The report, seen by The Herald, says the £56 million annual budget for buildings maintenance and running costs will be cut by 10% "in the first instance" and by 20% after three years.
It says the cuts will require an investment in IT and funds to buy out existing leases and relocate staff "to reduce the overall estate footprint".
Labour called for reassurances from the single force's new chief constable, Stephen House, about the extent of the cuts.
In a letter to Mr House, the party's justice spokesman Lewis Macdonald wrote: "There are estimated efficiencies of some £10m from the wider police estate. With roughly one in five police stations therefore at risk, what initial work has been undertaken to identify those stations that are likely to be closed?
"What consideration has been taken to the number of custody cells within stations?"
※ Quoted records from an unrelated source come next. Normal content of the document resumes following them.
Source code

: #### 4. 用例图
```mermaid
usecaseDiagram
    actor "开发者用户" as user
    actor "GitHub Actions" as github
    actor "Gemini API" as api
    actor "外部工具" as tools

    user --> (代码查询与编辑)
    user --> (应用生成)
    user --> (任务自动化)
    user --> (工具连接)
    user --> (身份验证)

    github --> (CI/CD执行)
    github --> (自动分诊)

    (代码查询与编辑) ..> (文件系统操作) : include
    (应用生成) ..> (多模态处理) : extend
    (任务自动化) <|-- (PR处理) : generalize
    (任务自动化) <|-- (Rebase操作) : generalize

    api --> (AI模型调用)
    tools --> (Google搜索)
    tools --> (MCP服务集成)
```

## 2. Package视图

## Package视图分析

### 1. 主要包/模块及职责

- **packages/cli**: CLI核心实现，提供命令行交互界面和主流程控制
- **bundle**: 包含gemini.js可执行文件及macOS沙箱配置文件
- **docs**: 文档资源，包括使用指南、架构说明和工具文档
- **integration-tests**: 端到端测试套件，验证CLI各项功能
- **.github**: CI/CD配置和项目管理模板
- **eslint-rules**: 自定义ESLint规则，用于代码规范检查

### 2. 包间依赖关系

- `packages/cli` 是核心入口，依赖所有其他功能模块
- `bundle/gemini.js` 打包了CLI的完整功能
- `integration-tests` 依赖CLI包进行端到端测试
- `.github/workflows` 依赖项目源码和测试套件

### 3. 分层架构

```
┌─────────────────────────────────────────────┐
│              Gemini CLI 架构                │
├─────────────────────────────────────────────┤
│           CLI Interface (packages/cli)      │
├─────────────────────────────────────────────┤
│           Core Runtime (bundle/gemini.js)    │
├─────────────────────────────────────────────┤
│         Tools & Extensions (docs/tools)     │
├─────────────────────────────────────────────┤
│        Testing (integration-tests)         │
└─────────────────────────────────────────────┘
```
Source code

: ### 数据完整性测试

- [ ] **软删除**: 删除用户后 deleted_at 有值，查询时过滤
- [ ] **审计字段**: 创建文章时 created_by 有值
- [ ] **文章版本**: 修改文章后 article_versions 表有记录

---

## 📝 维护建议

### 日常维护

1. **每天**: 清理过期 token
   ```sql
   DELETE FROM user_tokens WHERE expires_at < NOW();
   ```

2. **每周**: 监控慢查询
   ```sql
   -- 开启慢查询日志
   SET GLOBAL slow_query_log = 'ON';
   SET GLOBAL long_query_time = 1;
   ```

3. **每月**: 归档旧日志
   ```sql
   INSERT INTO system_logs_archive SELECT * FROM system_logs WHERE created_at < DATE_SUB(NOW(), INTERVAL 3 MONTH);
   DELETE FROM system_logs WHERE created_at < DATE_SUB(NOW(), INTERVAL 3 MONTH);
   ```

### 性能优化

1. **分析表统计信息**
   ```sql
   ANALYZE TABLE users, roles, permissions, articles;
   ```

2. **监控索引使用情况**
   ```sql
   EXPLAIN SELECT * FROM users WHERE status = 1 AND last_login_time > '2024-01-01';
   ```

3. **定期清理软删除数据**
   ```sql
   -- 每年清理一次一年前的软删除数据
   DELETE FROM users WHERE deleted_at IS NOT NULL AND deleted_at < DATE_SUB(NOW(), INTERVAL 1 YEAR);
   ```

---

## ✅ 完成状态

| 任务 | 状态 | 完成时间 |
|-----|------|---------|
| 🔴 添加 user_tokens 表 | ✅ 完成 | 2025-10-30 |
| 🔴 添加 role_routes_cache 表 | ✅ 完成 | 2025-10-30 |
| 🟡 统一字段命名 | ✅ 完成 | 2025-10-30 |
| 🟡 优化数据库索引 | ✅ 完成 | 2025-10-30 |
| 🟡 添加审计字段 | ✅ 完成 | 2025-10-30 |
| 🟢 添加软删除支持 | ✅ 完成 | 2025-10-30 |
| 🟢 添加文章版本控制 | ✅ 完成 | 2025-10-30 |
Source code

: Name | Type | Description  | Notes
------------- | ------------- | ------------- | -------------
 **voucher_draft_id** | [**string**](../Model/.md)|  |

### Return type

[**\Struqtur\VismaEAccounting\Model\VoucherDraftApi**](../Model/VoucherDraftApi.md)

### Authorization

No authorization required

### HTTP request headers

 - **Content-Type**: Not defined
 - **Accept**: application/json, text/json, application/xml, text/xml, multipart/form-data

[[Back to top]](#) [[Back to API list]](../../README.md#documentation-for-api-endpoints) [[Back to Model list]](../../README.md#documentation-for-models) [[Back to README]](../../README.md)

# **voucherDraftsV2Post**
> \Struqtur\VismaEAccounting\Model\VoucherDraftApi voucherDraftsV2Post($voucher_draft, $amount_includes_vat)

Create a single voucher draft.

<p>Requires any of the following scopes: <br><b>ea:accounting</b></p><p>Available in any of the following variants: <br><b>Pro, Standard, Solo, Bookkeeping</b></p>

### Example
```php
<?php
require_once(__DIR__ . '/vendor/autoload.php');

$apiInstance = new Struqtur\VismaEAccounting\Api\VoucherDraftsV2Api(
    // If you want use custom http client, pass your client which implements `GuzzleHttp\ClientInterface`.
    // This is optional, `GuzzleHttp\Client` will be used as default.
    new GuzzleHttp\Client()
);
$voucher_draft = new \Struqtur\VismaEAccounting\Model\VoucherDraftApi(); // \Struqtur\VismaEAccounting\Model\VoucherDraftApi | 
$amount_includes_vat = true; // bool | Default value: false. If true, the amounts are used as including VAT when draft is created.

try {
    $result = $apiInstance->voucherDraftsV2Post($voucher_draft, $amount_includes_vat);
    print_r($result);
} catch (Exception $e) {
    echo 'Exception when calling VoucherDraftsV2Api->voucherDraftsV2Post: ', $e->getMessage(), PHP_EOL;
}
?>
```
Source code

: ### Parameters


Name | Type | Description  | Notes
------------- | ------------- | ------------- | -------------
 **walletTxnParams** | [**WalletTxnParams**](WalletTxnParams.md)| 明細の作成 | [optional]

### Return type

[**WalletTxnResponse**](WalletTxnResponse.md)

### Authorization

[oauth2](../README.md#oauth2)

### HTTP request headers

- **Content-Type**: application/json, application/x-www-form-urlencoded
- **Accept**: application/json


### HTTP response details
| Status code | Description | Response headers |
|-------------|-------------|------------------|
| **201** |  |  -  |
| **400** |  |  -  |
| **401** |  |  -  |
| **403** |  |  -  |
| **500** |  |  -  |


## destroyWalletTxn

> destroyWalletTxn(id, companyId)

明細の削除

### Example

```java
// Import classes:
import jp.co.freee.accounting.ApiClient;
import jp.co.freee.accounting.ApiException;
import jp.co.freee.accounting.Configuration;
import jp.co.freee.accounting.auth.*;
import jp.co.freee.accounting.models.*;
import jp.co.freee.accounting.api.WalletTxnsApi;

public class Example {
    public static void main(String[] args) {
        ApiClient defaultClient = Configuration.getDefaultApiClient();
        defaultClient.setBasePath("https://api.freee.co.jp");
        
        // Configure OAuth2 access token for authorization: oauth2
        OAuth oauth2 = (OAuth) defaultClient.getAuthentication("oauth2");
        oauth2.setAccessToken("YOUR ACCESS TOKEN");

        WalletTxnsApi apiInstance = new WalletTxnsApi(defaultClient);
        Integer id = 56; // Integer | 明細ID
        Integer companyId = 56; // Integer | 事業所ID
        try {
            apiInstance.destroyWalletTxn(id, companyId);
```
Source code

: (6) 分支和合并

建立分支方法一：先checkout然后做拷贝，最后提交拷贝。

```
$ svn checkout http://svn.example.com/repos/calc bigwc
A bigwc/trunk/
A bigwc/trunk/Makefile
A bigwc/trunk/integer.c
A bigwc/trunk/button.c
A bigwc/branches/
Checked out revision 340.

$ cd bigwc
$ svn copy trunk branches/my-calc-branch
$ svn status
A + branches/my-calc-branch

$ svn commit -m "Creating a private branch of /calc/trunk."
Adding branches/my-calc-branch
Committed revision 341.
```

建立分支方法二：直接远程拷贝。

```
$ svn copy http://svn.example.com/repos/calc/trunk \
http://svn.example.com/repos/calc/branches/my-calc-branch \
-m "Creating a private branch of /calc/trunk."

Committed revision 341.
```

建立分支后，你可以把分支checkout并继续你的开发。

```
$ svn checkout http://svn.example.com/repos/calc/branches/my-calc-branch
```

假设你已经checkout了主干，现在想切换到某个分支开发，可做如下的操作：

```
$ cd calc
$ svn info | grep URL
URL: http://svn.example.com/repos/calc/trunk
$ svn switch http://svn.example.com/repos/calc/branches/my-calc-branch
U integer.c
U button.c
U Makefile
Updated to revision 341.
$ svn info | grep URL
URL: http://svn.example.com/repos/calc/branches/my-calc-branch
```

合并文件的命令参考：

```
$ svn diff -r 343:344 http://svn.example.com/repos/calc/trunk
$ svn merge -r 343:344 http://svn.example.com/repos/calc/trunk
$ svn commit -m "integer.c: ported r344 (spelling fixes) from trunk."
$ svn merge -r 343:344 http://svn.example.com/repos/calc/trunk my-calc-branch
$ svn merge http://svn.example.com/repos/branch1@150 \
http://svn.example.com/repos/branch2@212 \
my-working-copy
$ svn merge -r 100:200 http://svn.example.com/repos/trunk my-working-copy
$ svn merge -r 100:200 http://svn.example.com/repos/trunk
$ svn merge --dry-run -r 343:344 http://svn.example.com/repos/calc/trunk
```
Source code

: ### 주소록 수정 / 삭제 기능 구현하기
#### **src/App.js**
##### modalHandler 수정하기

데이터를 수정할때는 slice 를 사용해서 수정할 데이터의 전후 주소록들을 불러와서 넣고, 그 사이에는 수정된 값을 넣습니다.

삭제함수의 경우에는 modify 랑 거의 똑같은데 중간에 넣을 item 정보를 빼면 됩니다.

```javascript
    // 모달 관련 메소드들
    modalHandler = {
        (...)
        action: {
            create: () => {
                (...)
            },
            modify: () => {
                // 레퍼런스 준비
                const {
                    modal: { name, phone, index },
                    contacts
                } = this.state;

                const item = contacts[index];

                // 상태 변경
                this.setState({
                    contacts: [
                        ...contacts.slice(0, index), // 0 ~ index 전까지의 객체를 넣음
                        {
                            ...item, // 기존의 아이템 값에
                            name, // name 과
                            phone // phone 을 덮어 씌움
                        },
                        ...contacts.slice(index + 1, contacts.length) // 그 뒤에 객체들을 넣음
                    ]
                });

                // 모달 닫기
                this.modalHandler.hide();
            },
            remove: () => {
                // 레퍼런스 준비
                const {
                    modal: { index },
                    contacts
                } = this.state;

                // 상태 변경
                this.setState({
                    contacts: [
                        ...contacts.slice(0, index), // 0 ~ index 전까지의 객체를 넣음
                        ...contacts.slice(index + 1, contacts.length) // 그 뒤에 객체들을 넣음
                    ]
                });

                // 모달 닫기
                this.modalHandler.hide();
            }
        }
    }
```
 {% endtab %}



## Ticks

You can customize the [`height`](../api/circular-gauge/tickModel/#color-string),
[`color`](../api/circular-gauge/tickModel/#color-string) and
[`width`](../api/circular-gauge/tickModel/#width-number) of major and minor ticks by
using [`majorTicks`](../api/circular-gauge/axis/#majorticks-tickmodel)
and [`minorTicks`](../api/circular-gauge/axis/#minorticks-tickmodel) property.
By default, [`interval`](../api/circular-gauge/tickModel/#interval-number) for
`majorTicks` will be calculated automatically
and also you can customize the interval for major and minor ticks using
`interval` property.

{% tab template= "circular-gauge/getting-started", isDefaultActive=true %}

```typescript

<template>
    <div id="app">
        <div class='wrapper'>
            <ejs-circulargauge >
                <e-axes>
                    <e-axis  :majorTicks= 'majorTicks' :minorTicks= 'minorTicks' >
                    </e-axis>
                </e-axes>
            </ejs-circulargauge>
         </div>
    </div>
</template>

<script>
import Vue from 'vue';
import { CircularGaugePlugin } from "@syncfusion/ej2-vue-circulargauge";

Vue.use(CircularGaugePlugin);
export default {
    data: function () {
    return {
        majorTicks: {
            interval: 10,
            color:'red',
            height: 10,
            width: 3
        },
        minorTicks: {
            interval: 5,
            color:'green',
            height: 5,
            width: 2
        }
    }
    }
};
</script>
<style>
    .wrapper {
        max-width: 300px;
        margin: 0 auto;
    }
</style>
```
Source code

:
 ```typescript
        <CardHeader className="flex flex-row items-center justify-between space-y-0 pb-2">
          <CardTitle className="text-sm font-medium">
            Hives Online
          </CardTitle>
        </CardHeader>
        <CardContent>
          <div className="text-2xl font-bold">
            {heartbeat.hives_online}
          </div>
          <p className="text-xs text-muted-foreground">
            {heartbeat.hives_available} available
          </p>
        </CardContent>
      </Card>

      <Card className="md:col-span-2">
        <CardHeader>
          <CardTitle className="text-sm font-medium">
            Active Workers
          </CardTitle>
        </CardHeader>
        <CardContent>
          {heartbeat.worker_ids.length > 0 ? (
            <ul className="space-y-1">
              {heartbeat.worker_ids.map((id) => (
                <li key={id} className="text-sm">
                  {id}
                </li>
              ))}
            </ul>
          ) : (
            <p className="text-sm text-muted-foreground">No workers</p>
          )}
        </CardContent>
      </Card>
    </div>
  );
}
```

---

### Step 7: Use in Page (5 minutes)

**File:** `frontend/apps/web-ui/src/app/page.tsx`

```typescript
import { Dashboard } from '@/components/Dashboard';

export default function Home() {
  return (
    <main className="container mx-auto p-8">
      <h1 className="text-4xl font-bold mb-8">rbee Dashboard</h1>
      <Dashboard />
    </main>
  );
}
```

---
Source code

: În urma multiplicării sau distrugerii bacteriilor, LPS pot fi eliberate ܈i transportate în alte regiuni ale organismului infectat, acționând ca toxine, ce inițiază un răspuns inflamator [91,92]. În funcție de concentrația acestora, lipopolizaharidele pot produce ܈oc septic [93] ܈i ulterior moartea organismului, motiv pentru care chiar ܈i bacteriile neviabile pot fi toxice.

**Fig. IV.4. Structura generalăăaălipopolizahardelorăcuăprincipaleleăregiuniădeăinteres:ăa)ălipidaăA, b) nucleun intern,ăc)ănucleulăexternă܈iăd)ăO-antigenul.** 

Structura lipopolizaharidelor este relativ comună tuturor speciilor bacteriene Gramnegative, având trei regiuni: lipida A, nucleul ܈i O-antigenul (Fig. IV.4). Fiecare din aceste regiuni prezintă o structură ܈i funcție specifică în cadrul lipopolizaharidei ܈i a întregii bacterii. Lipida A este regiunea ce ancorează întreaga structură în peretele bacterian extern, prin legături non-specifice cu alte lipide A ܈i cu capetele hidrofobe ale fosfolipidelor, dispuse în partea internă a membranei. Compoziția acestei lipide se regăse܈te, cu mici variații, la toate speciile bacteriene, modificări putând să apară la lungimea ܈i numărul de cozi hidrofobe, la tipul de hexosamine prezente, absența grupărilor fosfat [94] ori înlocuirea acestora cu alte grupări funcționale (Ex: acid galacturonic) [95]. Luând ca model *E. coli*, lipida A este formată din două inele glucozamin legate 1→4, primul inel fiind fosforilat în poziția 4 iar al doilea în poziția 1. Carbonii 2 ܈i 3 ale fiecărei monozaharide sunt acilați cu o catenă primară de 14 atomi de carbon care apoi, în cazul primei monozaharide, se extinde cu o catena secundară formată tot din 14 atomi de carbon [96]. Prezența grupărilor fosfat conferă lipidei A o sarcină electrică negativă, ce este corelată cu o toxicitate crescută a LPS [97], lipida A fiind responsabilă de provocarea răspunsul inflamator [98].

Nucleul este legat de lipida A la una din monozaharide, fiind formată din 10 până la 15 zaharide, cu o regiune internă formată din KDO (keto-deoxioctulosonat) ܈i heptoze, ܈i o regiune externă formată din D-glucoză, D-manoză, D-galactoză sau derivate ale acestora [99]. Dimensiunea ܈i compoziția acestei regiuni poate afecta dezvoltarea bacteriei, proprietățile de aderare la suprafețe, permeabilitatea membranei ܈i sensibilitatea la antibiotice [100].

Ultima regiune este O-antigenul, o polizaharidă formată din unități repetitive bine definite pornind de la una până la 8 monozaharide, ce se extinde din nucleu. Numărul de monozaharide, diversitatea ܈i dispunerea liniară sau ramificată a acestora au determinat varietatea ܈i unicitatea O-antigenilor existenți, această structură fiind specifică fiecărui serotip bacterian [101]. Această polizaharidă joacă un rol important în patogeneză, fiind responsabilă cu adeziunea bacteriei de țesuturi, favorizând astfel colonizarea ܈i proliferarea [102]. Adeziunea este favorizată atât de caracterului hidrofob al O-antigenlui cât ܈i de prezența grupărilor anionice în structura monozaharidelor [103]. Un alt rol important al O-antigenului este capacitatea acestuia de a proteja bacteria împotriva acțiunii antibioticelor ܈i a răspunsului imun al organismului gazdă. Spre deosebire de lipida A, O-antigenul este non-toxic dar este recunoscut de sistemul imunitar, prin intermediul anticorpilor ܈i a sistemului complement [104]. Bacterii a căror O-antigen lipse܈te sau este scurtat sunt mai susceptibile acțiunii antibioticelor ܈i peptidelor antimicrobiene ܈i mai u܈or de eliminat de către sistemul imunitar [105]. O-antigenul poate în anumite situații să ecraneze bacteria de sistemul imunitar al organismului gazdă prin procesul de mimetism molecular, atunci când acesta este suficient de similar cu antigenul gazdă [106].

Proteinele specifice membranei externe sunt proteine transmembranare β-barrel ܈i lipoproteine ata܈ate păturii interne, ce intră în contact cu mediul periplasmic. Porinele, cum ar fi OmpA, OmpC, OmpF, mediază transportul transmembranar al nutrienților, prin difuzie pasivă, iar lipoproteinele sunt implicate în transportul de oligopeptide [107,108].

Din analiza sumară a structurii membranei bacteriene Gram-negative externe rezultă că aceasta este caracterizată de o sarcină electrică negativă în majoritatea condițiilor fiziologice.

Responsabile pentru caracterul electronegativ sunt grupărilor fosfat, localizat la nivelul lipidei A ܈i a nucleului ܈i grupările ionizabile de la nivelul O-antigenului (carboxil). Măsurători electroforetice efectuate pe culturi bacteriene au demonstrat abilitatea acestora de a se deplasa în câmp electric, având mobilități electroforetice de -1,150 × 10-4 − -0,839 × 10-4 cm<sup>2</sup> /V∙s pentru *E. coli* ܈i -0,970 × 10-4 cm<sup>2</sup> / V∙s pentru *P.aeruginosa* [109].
He also raised concerns about the distances and length of time officers might have to spend transporting those arrested to available cells, and about claims the number of control centres is set to be cut from 10 to three.
The letter also asks: "How does the relocation of officers outlined in these savings match the commitment to local policing?"
The new Police Service of Scotland will be introduced in April and is expected to save £1.7 billion over its first 15 years.
The Herald's sister paper, the Sunday Herald, revealed last month £300m of cuts would be made by 2016 – including the immediate axing of 550 civilian jobs – under plans being prepared by officers heading the transition.
Scotland's existing eight forces run 300 stations, a figure already cut by more than 50 in the past five years.
Labour's spokesman added: "Kenny MacAskill's fingerprints are all over this. With these sorts of cuts, he can't claim that this is nothing to do with him.
"He needs to tell us what he has asked Stephen House to prioritise and what he's outlined as acceptable cuts to our policing budget."
He continued: "I am concerned these proposed savings could lead to significant disruption to policing in our communities."
The SNP Government is committed to maintaining police officer numbers at 17,234, 1000 higher than the 2007 total.
Official figures showed recorded crimes and offences rose for the first time in five years in 2011 to 858,219. Ministers focused on figures showing a fall in those incidents classified as crimes, which tend to be more serious.
A Scottish Government spokesman said: "We have protected, and will continue to protect, front-line police numbers and the 1000 extra officers we have delivered which have helped reduce crime to a 37-year low, while the fear of crime has also fallen.
"The location of police stations is rightly an operational decision for the police and not one for ministers."
Mr House said: "We are facing very challenging savings targets and want to do all we can to reduce costs without impacting on staff jobs. We are considering every other option – that includes estate. But it is frankly an over-simplication to say the option equates to one-fifth of all police stations.
"We are merging 10 organisations with their own office buildings and wider police service estate. We will not be closing police stations.
"We will be prioritising operational police buildings and we will be prioritising service to the public."